Tenía 22 años y tardé varios días en terminarlo. A esa edad, uno busca las palabras adecuadas para no desentonar. Supongo que no quería parecer una principiante y buscaba dar la imagen de persona adulta, formada y con opiniones propias. Sea como fuere, le tengo mucho cariño a mi primer acercamiento a Hopper. Sobre todo, porque desde entonces, los cuadros del pintor norteamericano han permanecido siempre conmigo. Su universo pasó a formar parte del mío y a veces, en algunas situaciones pienso: “Mira, esto Hopper lo hubiera podido pintar” o “Fíjate, una pareja a lo Hopper». O sea: una pareja ensimismada, encerrada en un mundo en el que aparentemente no hay posibilidad de comunicación.

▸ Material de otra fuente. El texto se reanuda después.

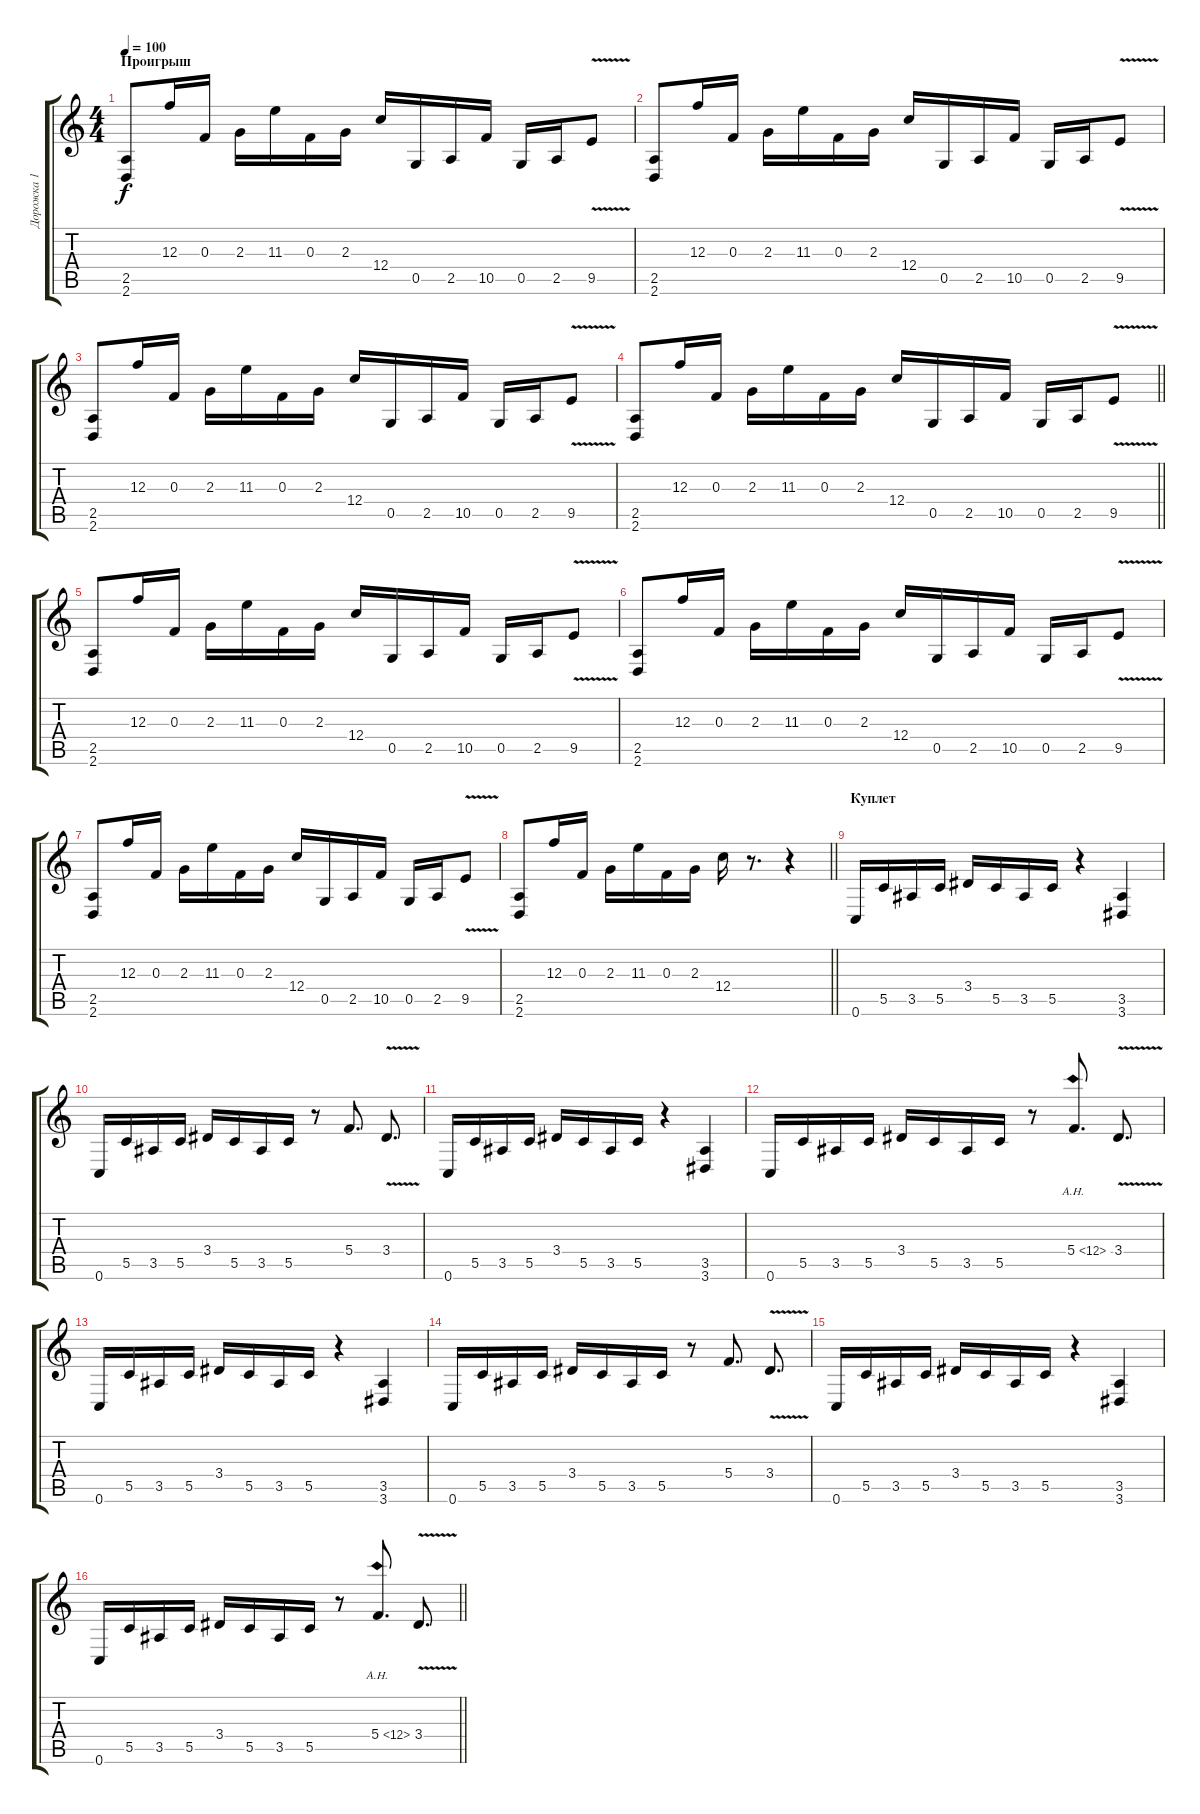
\track ("Дорожка 1" "Дорожка 1") {instrument distortionguitar}
\staff {score tabs}
\tuning (D4 A3 F3 C3 G2 C2) {hide}
\ts (4 4)
\section ("" "Проигрыш")
\tempo 100
\clef g2
\ks c
(2.5 2.6).8{dy f} 12.3.16 0.3.16 2.3.16 11.3.16 0.3.16 2.3.16 12.4.16 0.5.16 2.5.16 10.5.16 0.5.16 2.5.16 9.5{v}.8 |
(2.5 2.6).8 12.3.16 0.3.16 2.3.16 11.3.16 0.3.16 2.3.16 12.4.16 0.5.16 2.5.16 10.5.16 0.5.16 2.5.16 9.5{v}.8 |
(2.5 2.6).8 12.3.16 0.3.16 2.3.16 11.3.16 0.3.16 2.3.16 12.4.16 0.5.16 2.5.16 10.5.16 0.5.16 2.5.16 9.5{v}.8 |
\barLineRight lightlight
(2.5 2.6).8 12.3.16 0.3.16 2.3.16 11.3.16 0.3.16 2.3.16 12.4.16 0.5.16 2.5.16 10.5.16 0.5.16 2.5.16 9.5{v}.8 |
(2.5 2.6).8 12.3.16 0.3.16 2.3.16 11.3.16 0.3.16 2.3.16 12.4.16 0.5.16 2.5.16 10.5.16 0.5.16 2.5.16 9.5{v}.8 |
(2.5 2.6).8 12.3.16 0.3.16 2.3.16 11.3.16 0.3.16 2.3.16 12.4.16 0.5.16 2.5.16 10.5.16 0.5.16 2.5.16 9.5{v}.8 |
(2.5 2.6).8 12.3.16 0.3.16 2.3.16 11.3.16 0.3.16 2.3.16 12.4.16 0.5.16 2.5.16 10.5.16 0.5.16 2.5.16 9.5{v}.8 |
\barLineRight lightlight
(2.5 2.6).8 12.3.16 0.3.16 2.3.16 11.3.16 0.3.16 2.3.16 12.4.16 r.8{d} r.4 |
\section ("" "Куплет")
0.6.16 5.5.16 3.5.16 5.5.16 3.4.16 5.5.16 3.5.16 5.5.16 r.4 (3.5 3.6).4 |
0.6.16 5.5.16 3.5.16 5.5.16 3.4.16 5.5.16 3.5.16 5.5.16 r.8 5.4.8{d} 3.4{v}.8{d} |
0.6.16 5.5.16 3.5.16 5.5.16 3.4.16 5.5.16 3.5.16 5.5.16 r.4 (3.5 3.6).4 |
0.6.16 5.5.16 3.5.16 5.5.16 3.4.16 5.5.16 3.5.16 5.5.16 r.8 5.4{ah 7}.8{d} 3.4{v}.8{d} |
0.6.16 5.5.16 3.5.16 5.5.16 3.4.16 5.5.16 3.5.16 5.5.16 r.4 (3.5 3.6).4 |
0.6.16 5.5.16 3.5.16 5.5.16 3.4.16 5.5.16 3.5.16 5.5.16 r.8 5.4.8{d} 3.4{v}.8{d} |
0.6.16 5.5.16 3.5.16 5.5.16 3.4.16 5.5.16 3.5.16 5.5.16 r.4 (3.5 3.6).4 |
\barLineRight lightlight
0.6.16 5.5.16 3.5.16 5.5.16 3.4.16 5.5.16 3.5.16 5.5.16 r.8 5.4{ah 7}.8{d} 3.4{v}.8{d}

Después de escribir aquel primer artículo, empecé a traducir un libro de poemas maravilloso, Edward Hopper, de Ernest Farrés, poeta y amigo, que hizo algo extraordinario: acercarse a la obra de Hopper mediante la poesía. Farrés escribió un libro de poemas basados en su obra, de manera que cada uno de sus poemas dialoga con un cuadro del pintor. Es un libro cautivador, por su belleza y por la precisión del lenguaje que utiliza Farrés. Perderse en la obra de un pintor como Hopper de la mano de la poesía no tiene precio. En esta segunda ocasión, como traductora, también tuve que buscar las palabras adecuadas, palabras del castellano que captaran los matices de todo lo que el poeta había dicho en catalán. Así que también yo, en esa búsqueda, creé mi propia versión. Creé –quiero pensar- otro Hopper. La naturaleza de la traducción es difícil. Es, al fin y al cabo, creación.

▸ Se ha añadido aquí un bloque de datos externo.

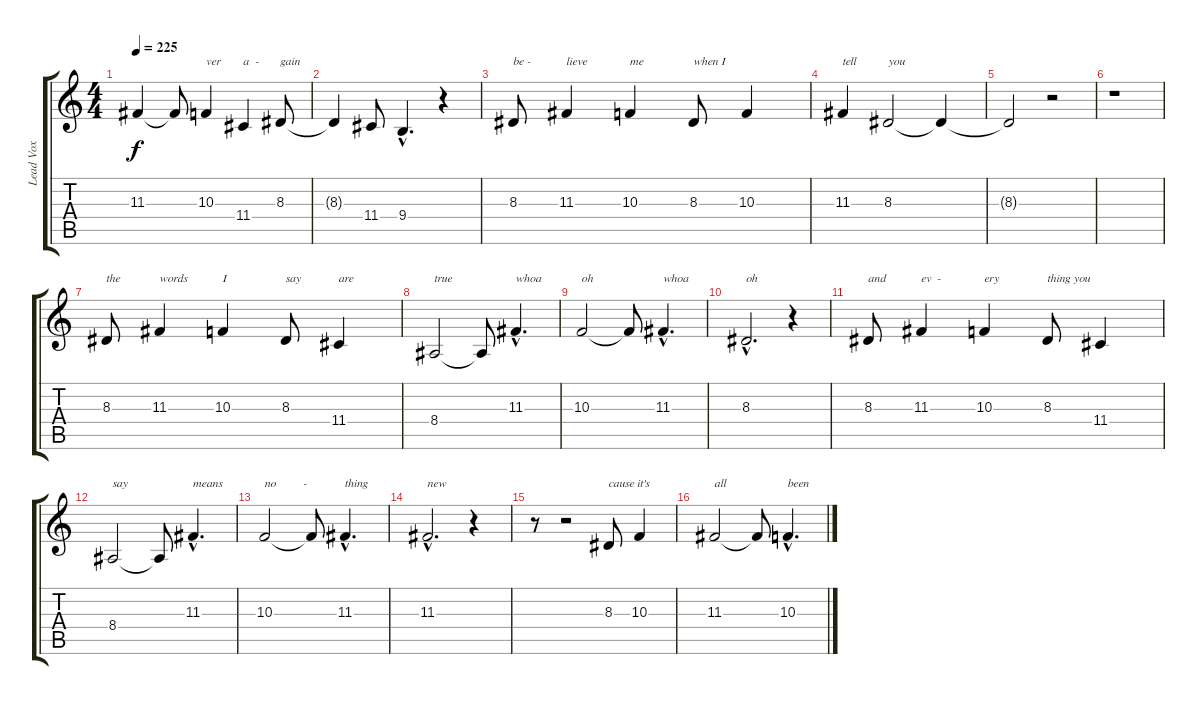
\track ("Lead Vox" "Lead Vox") {instrument lead6voice}
\staff {score tabs}
\tuning (E4 B3 G3 D3 A2 E2) {hide}
\ts (4 4)
\tempo 225
\clef g2
\ks c
11.3{t}.4{dy f} 11.3{t}.8 10.3.4{txt "ver"} 11.4.4{txt "a  -"} 8.3.8{txt "gain"} |
8.3{t}.4 11.4.8 9.4{hac}.4{d} r.4 |
8.3.8{txt "be -"} 11.3.4{txt "lieve"} 10.3.4{txt "me"} 8.3.8{txt "when I"} 10.3.4 |
11.3.4{txt "tell"} 8.3.2{txt "you"} 8.3{t}.4 |
8.3{t}.2 r.2 |
r.1 |
8.3.8{txt "the"} 11.3.4{txt "words"} 10.3.4{txt "I"} 8.3.8{txt "say"} 11.4.4{txt "are"} |
8.4.2{txt "true"} 8.4{t}.8 11.3{hac}.4{d txt "whoa"} |
10.3.2{txt "oh"} 10.3{t}.8 11.3{hac}.4{d txt "whoa"} |
8.3{hac}.2{d txt "oh"} r.4 |
8.3.8{txt "and"} 11.3.4{txt "ev  -"} 10.3.4{txt "ery"} 8.3.8{txt "thing you"} 11.4.4 |
8.4.2{txt "say"} 8.4{t}.8 11.3{hac}.4{d txt "means"} |
10.3.2{txt "no         -"} 10.3{t}.8 11.3{hac}.4{d txt "thing"} |
11.3{hac}.2{d txt "new"} r.4 |
r.8 r.2 8.3.8{txt "cause it's"} 10.3.4 |
11.3.2{txt "all"} 11.3{t}.8 10.3{hac}.4{d txt "been"}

Después de todas estas historias puedo decir que Edward Hopper me interesa especialmente. Porque he pasado años pensando en él y porque a menudo me da la sensación de que sus cuadros me piensan a mí. Si Hopper viviera hoy, estoy segura de que pintaría lo mismo. Aunque tal vez los personajes tuvieran un iphone en la mano. O mirarían al infinito antes de cruzar un paso de cebra, con unos auriculares puestos.
No sé si en Nighthawks, la mujer de rojo, mi preferida en toda su obra, estaría mandando whatsaps mientras su acompañante, el que yo siempre pensé que era un amante potencial, estaría haciendo lo mismo.
Cariño, llegaré más tarde. Le diría el hombre a su mujer por chat. Una reunión pesada con unos canadienses.
La mujer de rojo escribiría a una amiga: No sé si me gusta. Está casado pero ¿por qué no?
El camarero habría visto cientos de escenas así y en su interior se reiría jurándose que aquello nunca le pasaría a él. Mientras iría preparando uno de esos gin tonics con frambuesas o cualquier fruta exótica que se han puesto ahora de moda.
He pasado horas observando ese cuadro, esa escena en el Phillie’s, y me sigue diciendo tantas cosas como la primera vez. Que uno muchas veces no sabe qué decir. Que la peor soledad es la de estar con alguien que te hace sentir solo. Que la incomunicación profunda está en la mirada, no en las palabras. Que la vida pasa veloz detrás de las barras de los bares. Detrás de todos los cristales en los que nos protegemos.